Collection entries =
[Start of section]

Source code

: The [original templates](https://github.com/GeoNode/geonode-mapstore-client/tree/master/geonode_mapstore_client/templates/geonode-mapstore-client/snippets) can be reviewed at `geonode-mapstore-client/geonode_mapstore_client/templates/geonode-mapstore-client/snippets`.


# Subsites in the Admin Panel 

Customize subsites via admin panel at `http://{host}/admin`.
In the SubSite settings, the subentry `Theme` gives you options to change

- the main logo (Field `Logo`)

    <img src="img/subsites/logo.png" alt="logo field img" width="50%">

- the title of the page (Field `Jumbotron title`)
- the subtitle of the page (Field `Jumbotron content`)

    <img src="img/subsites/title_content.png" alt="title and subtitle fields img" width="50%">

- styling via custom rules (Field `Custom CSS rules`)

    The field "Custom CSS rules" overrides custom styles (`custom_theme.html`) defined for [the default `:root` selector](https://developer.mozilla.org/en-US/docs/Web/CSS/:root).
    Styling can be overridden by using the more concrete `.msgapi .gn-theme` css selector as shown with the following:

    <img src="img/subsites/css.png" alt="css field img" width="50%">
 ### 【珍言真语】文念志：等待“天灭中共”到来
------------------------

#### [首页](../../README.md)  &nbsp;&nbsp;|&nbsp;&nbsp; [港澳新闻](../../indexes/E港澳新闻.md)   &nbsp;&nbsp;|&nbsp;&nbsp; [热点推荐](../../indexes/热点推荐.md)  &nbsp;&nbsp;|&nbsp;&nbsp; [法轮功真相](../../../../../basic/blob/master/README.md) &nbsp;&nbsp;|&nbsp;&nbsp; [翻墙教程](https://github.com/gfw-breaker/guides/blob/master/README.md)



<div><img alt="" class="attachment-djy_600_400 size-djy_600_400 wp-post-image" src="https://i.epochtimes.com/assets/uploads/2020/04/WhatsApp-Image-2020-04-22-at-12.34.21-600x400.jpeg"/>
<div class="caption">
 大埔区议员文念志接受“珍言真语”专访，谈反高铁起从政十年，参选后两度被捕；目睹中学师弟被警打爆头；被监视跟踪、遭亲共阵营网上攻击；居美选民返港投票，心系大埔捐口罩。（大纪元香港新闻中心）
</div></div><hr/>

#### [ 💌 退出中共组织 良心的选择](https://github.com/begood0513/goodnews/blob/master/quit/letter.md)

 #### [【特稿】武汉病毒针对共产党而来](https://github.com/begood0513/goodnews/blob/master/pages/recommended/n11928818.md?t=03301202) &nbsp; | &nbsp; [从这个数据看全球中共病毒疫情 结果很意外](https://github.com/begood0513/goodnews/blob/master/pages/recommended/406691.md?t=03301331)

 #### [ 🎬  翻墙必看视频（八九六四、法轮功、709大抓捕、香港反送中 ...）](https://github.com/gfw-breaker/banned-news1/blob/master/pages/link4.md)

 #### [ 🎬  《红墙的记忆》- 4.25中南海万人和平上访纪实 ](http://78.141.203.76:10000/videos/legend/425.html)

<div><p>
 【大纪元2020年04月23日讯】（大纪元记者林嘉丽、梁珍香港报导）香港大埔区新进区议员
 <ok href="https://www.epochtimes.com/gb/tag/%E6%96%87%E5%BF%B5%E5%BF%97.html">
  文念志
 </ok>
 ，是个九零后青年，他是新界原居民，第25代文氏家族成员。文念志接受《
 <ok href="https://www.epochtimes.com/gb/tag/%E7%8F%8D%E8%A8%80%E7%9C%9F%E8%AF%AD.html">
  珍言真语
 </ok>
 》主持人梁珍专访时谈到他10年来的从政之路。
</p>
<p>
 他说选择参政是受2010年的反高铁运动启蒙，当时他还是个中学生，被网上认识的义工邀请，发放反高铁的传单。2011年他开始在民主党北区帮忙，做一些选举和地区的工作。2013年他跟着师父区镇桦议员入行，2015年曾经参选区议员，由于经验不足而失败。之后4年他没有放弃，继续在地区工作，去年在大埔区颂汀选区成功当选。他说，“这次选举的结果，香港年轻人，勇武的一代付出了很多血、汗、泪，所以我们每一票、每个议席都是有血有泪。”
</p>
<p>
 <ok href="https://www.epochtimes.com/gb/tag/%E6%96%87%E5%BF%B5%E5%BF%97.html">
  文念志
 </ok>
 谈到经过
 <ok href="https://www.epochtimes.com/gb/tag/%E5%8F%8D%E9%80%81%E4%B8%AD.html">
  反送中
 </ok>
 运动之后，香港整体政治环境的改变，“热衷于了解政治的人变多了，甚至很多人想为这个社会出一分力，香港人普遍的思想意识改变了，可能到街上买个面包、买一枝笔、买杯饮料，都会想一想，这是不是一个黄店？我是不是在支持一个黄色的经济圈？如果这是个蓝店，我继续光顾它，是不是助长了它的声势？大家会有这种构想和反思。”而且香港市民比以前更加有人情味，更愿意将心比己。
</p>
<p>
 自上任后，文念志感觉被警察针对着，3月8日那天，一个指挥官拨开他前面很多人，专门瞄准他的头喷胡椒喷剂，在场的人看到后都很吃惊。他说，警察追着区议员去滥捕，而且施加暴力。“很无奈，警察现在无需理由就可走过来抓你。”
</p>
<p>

[End of section]

EXERCISE OBJECTIVE = So that nothing is lost, please reproduce each entry exactly as written.

SOLUTION TO THIS TASK =
Source code

: The [original templates](https://github.com/GeoNode/geonode-mapstore-client/tree/master/geonode_mapstore_client/templates/geonode-mapstore-client/snippets) can be reviewed at `geonode-mapstore-client/geonode_mapstore_client/templates/geonode-mapstore-client/snippets`.


# Subsites in the Admin Panel 

Customize subsites via admin panel at `http://{host}/admin`.
In the SubSite settings, the subentry `Theme` gives you options to change

- the main logo (Field `Logo`)

    <img src="img/subsites/logo.png" alt="logo field img" width="50%">

- the title of the page (Field `Jumbotron title`)
- the subtitle of the page (Field `Jumbotron content`)

    <img src="img/subsites/title_content.png" alt="title and subtitle fields img" width="50%">

- styling via custom rules (Field `Custom CSS rules`)

    The field "Custom CSS rules" overrides custom styles (`custom_theme.html`) defined for [the default `:root` selector](https://developer.mozilla.org/en-US/docs/Web/CSS/:root).
    Styling can be overridden by using the more concrete `.msgapi .gn-theme` css selector as shown with the following:

    <img src="img/subsites/css.png" alt="css field img" width="50%">
 ### 【珍言真语】文念志：等待“天灭中共”到来
------------------------

#### [首页](../../README.md)  &nbsp;&nbsp;|&nbsp;&nbsp; [港澳新闻](../../indexes/E港澳新闻.md)   &nbsp;&nbsp;|&nbsp;&nbsp; [热点推荐](../../indexes/热点推荐.md)  &nbsp;&nbsp;|&nbsp;&nbsp; [法轮功真相](../../../../../basic/blob/master/README.md) &nbsp;&nbsp;|&nbsp;&nbsp; [翻墙教程](https://github.com/gfw-breaker/guides/blob/master/README.md)



<div><img alt="" class="attachment-djy_600_400 size-djy_600_400 wp-post-image" src="https://i.epochtimes.com/assets/uploads/2020/04/WhatsApp-Image-2020-04-22-at-12.34.21-600x400.jpeg"/>
<div class="caption">
 大埔区议员文念志接受“珍言真语”专访，谈反高铁起从政十年，参选后两度被捕；目睹中学师弟被警打爆头；被监视跟踪、遭亲共阵营网上攻击；居美选民返港投票，心系大埔捐口罩。（大纪元香港新闻中心）
</div></div><hr/>

#### [ 💌 退出中共组织 良心的选择](https://github.com/begood0513/goodnews/blob/master/quit/letter.md)

 #### [【特稿】武汉病毒针对共产党而来](https://github.com/begood0513/goodnews/blob/master/pages/recommended/n11928818.md?t=03301202) &nbsp; | &nbsp; [从这个数据看全球中共病毒疫情 结果很意外](https://github.com/begood0513/goodnews/blob/master/pages/recommended/406691.md?t=03301331)

 #### [ 🎬  翻墙必看视频（八九六四、法轮功、709大抓捕、香港反送中 ...）](https://github.com/gfw-breaker/banned-news1/blob/master/pages/link4.md)

 #### [ 🎬  《红墙的记忆》- 4.25中南海万人和平上访纪实 ](http://78.141.203.76:10000/videos/legend/425.html)

<div><p>
 【大纪元2020年04月23日讯】（大纪元记者林嘉丽、梁珍香港报导）香港大埔区新进区议员
 <ok href="https://www.epochtimes.com/gb/tag/%E6%96%87%E5%BF%B5%E5%BF%97.html">
  文念志
 </ok>
 ，是个九零后青年，他是新界原居民，第25代文氏家族成员。文念志接受《
 <ok href="https://www.epochtimes.com/gb/tag/%E7%8F%8D%E8%A8%80%E7%9C%9F%E8%AF%AD.html">
  珍言真语
 </ok>
 》主持人梁珍专访时谈到他10年来的从政之路。
</p>
<p>
 他说选择参政是受2010年的反高铁运动启蒙，当时他还是个中学生，被网上认识的义工邀请，发放反高铁的传单。2011年他开始在民主党北区帮忙，做一些选举和地区的工作。2013年他跟着师父区镇桦议员入行，2015年曾经参选区议员，由于经验不足而失败。之后4年他没有放弃，继续在地区工作，去年在大埔区颂汀选区成功当选。他说，“这次选举的结果，香港年轻人，勇武的一代付出了很多血、汗、泪，所以我们每一票、每个议席都是有血有泪。”
</p>
<p>
 <ok href="https://www.epochtimes.com/gb/tag/%E6%96%87%E5%BF%B5%E5%BF%97.html">
  文念志
 </ok>
 谈到经过
 <ok href="https://www.epochtimes.com/gb/tag/%E5%8F%8D%E9%80%81%E4%B8%AD.html">
  反送中
 </ok>
 运动之后，香港整体政治环境的改变，“热衷于了解政治的人变多了，甚至很多人想为这个社会出一分力，香港人普遍的思想意识改变了，可能到街上买个面包、买一枝笔、买杯饮料，都会想一想，这是不是一个黄店？我是不是在支持一个黄色的经济圈？如果这是个蓝店，我继续光顾它，是不是助长了它的声势？大家会有这种构想和反思。”而且香港市民比以前更加有人情味，更愿意将心比己。
</p>
<p>
 自上任后，文念志感觉被警察针对着，3月8日那天，一个指挥官拨开他前面很多人，专门瞄准他的头喷胡椒喷剂，在场的人看到后都很吃惊。他说，警察追着区议员去滥捕，而且施加暴力。“很无奈，警察现在无需理由就可走过来抓你。”
</p>
<p>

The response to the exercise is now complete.